-- Entries shown follows --

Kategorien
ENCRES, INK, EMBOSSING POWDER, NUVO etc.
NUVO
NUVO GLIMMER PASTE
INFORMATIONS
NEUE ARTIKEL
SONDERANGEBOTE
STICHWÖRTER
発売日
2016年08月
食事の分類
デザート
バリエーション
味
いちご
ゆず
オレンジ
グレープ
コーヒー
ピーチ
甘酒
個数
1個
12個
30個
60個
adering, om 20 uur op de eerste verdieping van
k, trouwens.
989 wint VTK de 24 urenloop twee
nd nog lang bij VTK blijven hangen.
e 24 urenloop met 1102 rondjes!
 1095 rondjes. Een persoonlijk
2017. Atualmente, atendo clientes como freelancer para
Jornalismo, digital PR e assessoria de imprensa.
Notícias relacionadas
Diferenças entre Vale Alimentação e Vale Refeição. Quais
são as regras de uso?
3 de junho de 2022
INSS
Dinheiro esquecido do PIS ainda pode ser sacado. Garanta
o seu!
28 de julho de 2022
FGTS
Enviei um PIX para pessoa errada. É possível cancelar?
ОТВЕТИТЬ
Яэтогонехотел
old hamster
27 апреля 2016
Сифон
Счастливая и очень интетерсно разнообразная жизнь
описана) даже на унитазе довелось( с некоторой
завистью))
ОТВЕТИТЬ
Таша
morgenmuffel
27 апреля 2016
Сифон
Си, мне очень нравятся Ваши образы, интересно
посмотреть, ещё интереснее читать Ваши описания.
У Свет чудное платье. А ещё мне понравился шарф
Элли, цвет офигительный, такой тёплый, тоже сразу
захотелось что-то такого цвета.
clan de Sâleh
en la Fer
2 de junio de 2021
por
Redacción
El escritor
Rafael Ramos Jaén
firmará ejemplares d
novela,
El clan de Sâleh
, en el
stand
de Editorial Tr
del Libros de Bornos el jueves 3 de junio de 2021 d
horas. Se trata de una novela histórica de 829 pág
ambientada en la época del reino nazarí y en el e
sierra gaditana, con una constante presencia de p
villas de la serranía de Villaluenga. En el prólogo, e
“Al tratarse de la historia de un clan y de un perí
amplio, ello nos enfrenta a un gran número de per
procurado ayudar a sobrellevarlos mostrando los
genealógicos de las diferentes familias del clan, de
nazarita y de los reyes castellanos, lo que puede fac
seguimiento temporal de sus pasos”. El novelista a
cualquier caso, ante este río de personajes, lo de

-- Entries shown concluded --

Job: Can you write out all of the records again, substituting "REPLY" for every "ОТВЕТИТЬ" and leaving everything else unchanged?

Reply:
Kategorien
ENCRES, INK, EMBOSSING POWDER, NUVO etc.
NUVO
NUVO GLIMMER PASTE
INFORMATIONS
NEUE ARTIKEL
SONDERANGEBOTE
STICHWÖRTER
発売日
2016年08月
食事の分類
デザート
バリエーション
味
いちご
ゆず
オレンジ
グレープ
コーヒー
ピーチ
甘酒
個数
1個
12個
30個
60個
adering, om 20 uur op de eerste verdieping van
k, trouwens.
989 wint VTK de 24 urenloop twee
nd nog lang bij VTK blijven hangen.
e 24 urenloop met 1102 rondjes!
 1095 rondjes. Een persoonlijk
2017. Atualmente, atendo clientes como freelancer para
Jornalismo, digital PR e assessoria de imprensa.
Notícias relacionadas
Diferenças entre Vale Alimentação e Vale Refeição. Quais
são as regras de uso?
3 de junho de 2022
INSS
Dinheiro esquecido do PIS ainda pode ser sacado. Garanta
o seu!
28 de julho de 2022
FGTS
Enviei um PIX para pessoa errada. É possível cancelar?
REPLY
Яэтогонехотел
old hamster
27 апреля 2016
Сифон
Счастливая и очень интетерсно разнообразная жизнь
описана) даже на унитазе довелось( с некоторой
завистью))
REPLY
Таша
morgenmuffel
27 апреля 2016
Сифон
Си, мне очень нравятся Ваши образы, интересно
посмотреть, ещё интереснее читать Ваши описания.
У Свет чудное платье. А ещё мне понравился шарф
Элли, цвет офигительный, такой тёплый, тоже сразу
захотелось что-то такого цвета.
clan de Sâleh
en la Fer
2 de junio de 2021
por
Redacción
El escritor
Rafael Ramos Jaén
firmará ejemplares d
novela,
El clan de Sâleh
, en el
stand
de Editorial Tr
del Libros de Bornos el jueves 3 de junio de 2021 d
horas. Se trata de una novela histórica de 829 pág
ambientada en la época del reino nazarí y en el e
sierra gaditana, con una constante presencia de p
villas de la serranía de Villaluenga. En el prólogo, e
“Al tratarse de la historia de un clan y de un perí
amplio, ello nos enfrenta a un gran número de per
procurado ayudar a sobrellevarlos mostrando los
genealógicos de las diferentes familias del clan, de
nazarita y de los reyes castellanos, lo que puede fac
seguimiento temporal de sus pasos”. El novelista a
cualquier caso, ante este río de personajes, lo de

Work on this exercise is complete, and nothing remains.